70 lines of Java code to realize deep neural network algorithm sharing

For the popular in-depth learning, it is necessary to maintain the learning spirit - programmers, especially architects, should always pay attention to and be sensitive to the core technologies and key algorithms. When necessary, they should write and master them without worrying about when to use them - whether to use them or not is a political issue, and whether they will write them is a technical issue, just like soldiers do not care about whether to fight or not, We should be concerned about how to win.

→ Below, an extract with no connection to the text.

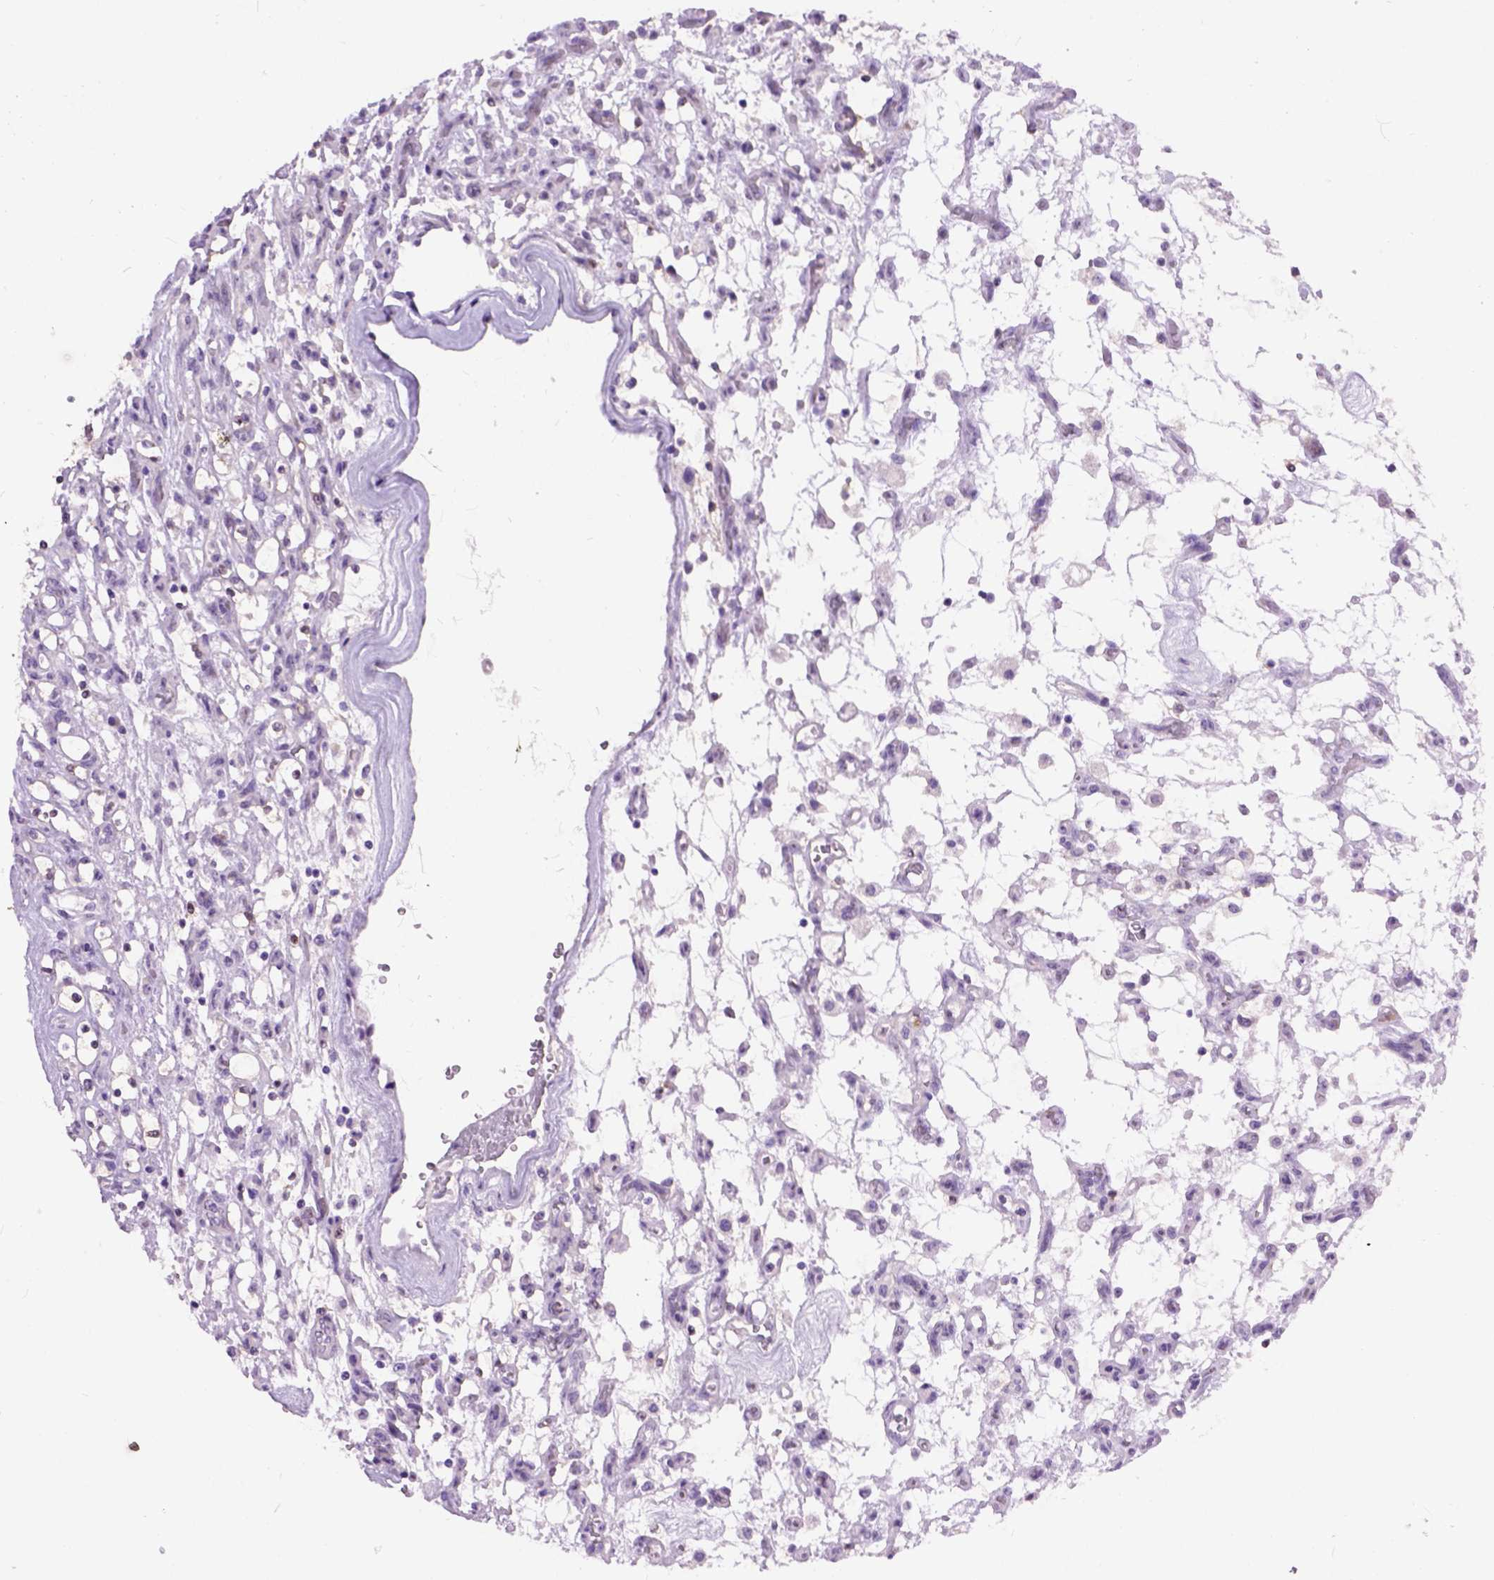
{"staining": {"intensity": "weak", "quantity": "25%-75%", "location": "cytoplasmic/membranous"}, "tissue": "renal cancer", "cell_type": "Tumor cells", "image_type": "cancer", "snomed": [{"axis": "morphology", "description": "Adenocarcinoma, NOS"}, {"axis": "topography", "description": "Kidney"}], "caption": "Protein staining of renal cancer tissue reveals weak cytoplasmic/membranous expression in approximately 25%-75% of tumor cells.", "gene": "MAPT", "patient": {"sex": "female", "age": 69}}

How programmers learn machine learning

For programmers, There is a certain threshold for machine learning (this threshold is also its core competitiveness). I believe that many people will have a headache for English papers full of mathematical formulas when learning machine learning, and may even retreat from difficulties. However, in fact, it is not difficult to write the landing program of machine learning algorithm. The following is the reverse multilayer implementation of 70 lines of code (BP) neural network algorithm, that is, deep learning. In fact, it is not only neural network, but also most machine learning algorithms such as logical regression, decision tree C45 / ID3, random forest, Bayesian, collaborative filtering, graph calculation, kmeans, PageRank, etc. can be implemented in 100 lines of stand-alone program (to be shared later).

The real difficulty of machine learning lies in why it calculates like this, what is the mathematical principle behind it and how to deduce the formula. Most of the materials on the Internet introduce this part of theoretical knowledge, but rarely tell you the calculation process of the algorithm and how the program is implemented. For programmers, all you need to do is engineering application, There is no need to prove a new mathematical calculation method. In fact, most machine learning engineers use open source packages or tool software written by others to input data and adjust calculation coefficients to train results, and even rarely implement the algorithm process by themselves. However, it is still very important to master the calculation process of each algorithm, so that you can understand what changes the algorithm makes to the data and what effect the algorithm aims to achieve.

This paper focuses on the single machine implementation of reverse neural network. As for the multi machine parallelization of neural network, Fourier provides a very flexible and perfect parallel computing framework. We only need to understand the single machine program implementation, we can conceive and design the distributed parallelization scheme. If we do not understand the algorithm calculation process, all ideas will not be carried out. In addition, there is convolutional neural network, which is mainly a dimension reduction idea for image processing, which is not discussed in this paper.

Neural Network Process Description:

First of all, it should be clear that neural networks do prediction tasks. I believe you remember the least squares method learned in high school. We can make a less rigorous but intuitive analogy:

first, We want to get a data set and the mark of the data set (in the least square method, we also get a set of values of X and y). The algorithm fits a function parameter that can express the data set according to the data set and the corresponding mark (that is, the formula for calculating a and B in the least square method, but this formula in the neural network can not be obtained directly) we get the fitting function (that is, the fitting straight line y ^ = ax + B in the least square method). Next, after bringing in new data, we can generate the corresponding prediction value y^ (in the least square method, the neural network algorithm is also, but the function obtained is much more complex than the least square method).

Calculation process of neural network

The neural network structure is shown in the figure below. The leftmost is the input layer, the rightmost is the output layer, and there are multiple hidden layers in the middle. Each neural node of the hidden layer and the output layer is obtained by multiplying the node of the previous layer by its weight. The circle marked with "+ 1" is the intercept item b. for each node outside the input layer: y = W0 * x0 + W1 * X1 +... + wn * xn + B, Therefore, we can know that the neural network is equivalent to a multi-layer logical regression structure.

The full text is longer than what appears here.